After printing out the whole sequence of notes, the output can be finally redirected into a text file and converted in format MIDI with the tool txt2mid, which reads exactly that format. This is how note lines are printed in dna2music:

What If I Want to Make a Song About Another Virus?

If you want to use this buggy tool, you can download the source code from my GitHub profile. You can also, just as an example, download the FASTA genome of Cytomegalovirus (Human herpesvirus 5 strain AD169) here.

Building

The project only has two dependencies: g++ and ocaml >= 4.03.0. You need to build txt2mid first:

g++ txt2mid.cpp -o txt2mid

Usage

You can download genomes in FASTA format from the National Institutes of Health’s GenBank database, or from the UCSC Genome Browser. After obtaining a FASTA file, you can pipe it into dna2music and redirect the output to a text file and then convert the text file to MIDI:

cat /path/to/file.fasta | ocaml dna2music.ml > file.txt
./txt2mid file.txt
# this will automatically create the MIDI file

dna2music.ml accepts two additional arguments regarding automatically mapping the notes to a certain key, to make the generated notes sound more musical altogether. If no additional argument is supplied key mapping will be skipped.
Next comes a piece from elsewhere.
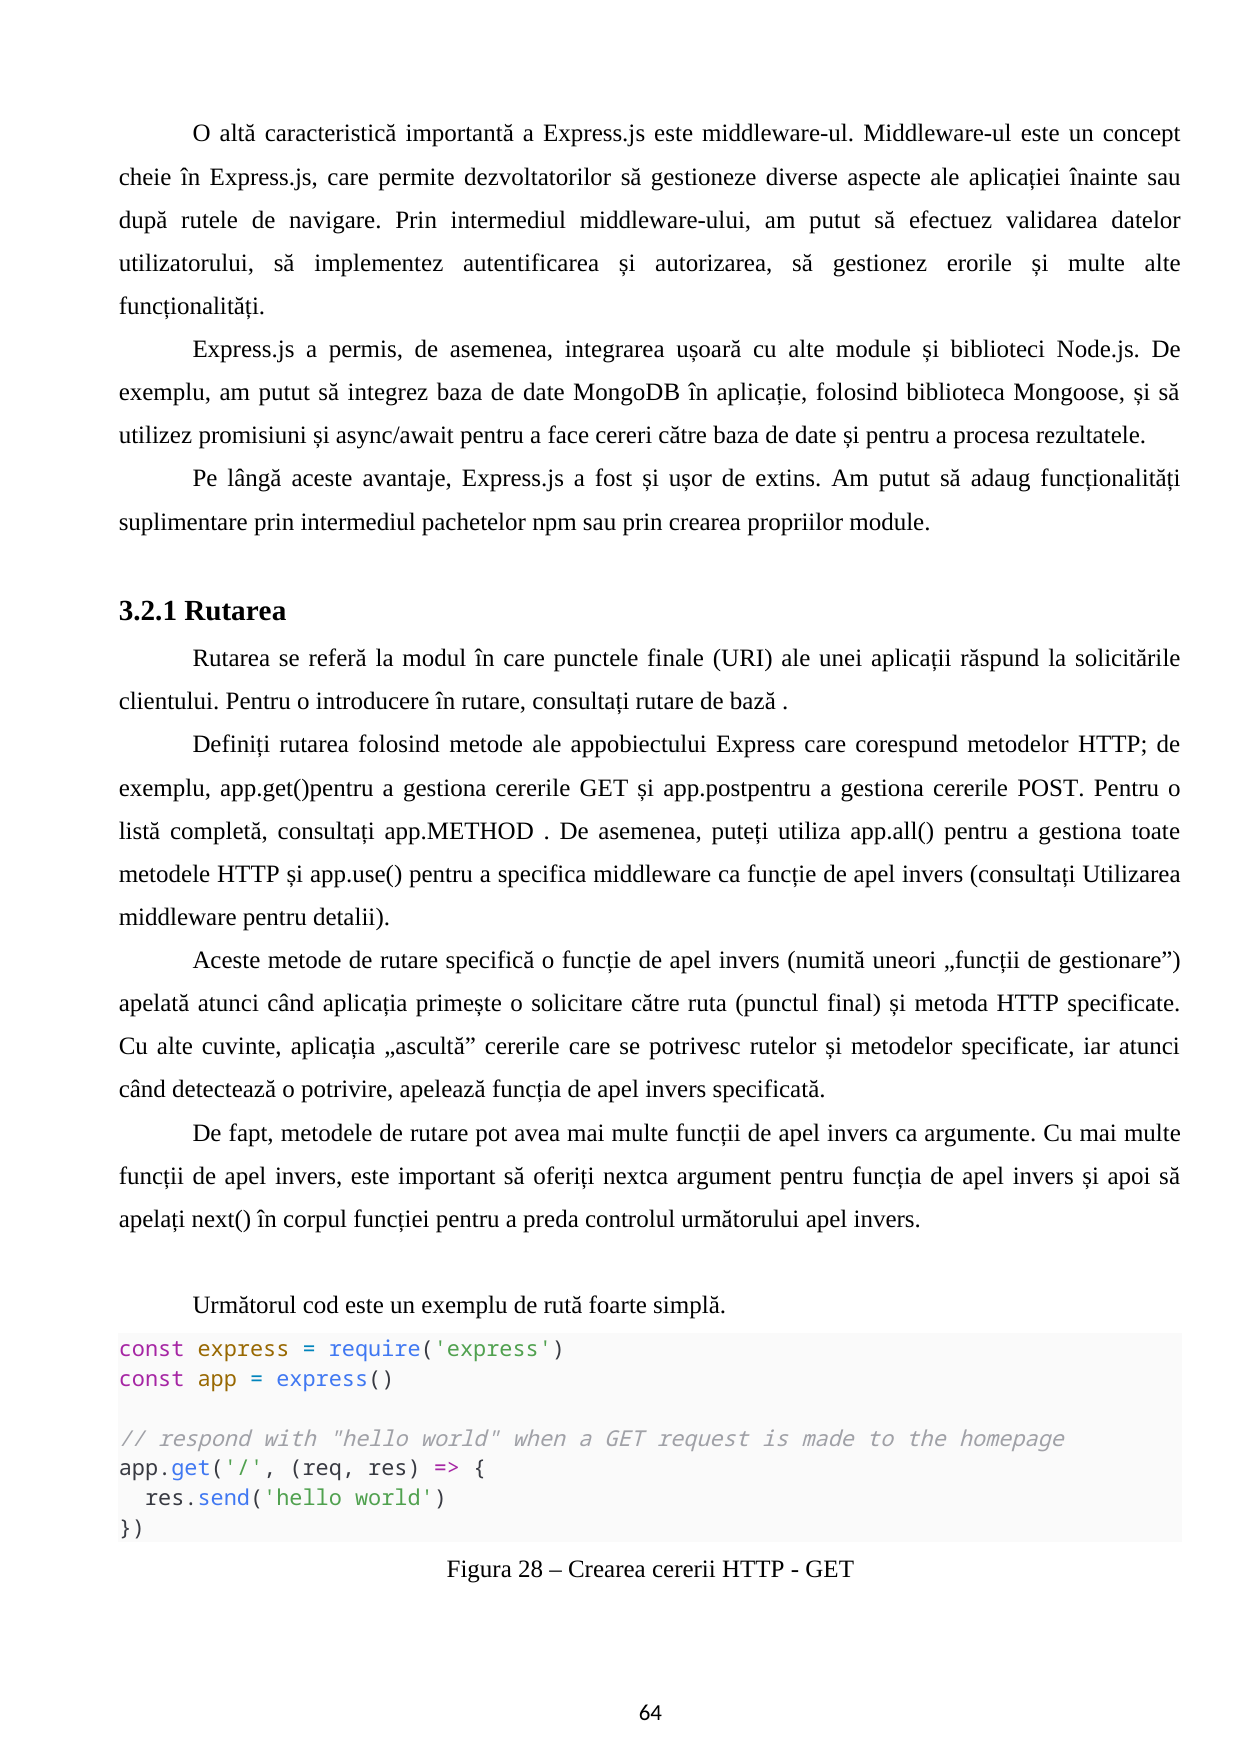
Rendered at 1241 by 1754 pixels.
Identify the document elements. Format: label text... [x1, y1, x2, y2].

The first additional argument is the a string containing the key (note) in which the music will be composed, for example C or E are valid keys. To use sharp or flat key use the plus and minus symbols, for example C+ or A-.

The second additional argument is if the scale should be minor or not: true is minor and false is major. You can omit this argument to use the major scale. Other scales are not implemented. Have fun and stay at home during the lockdown!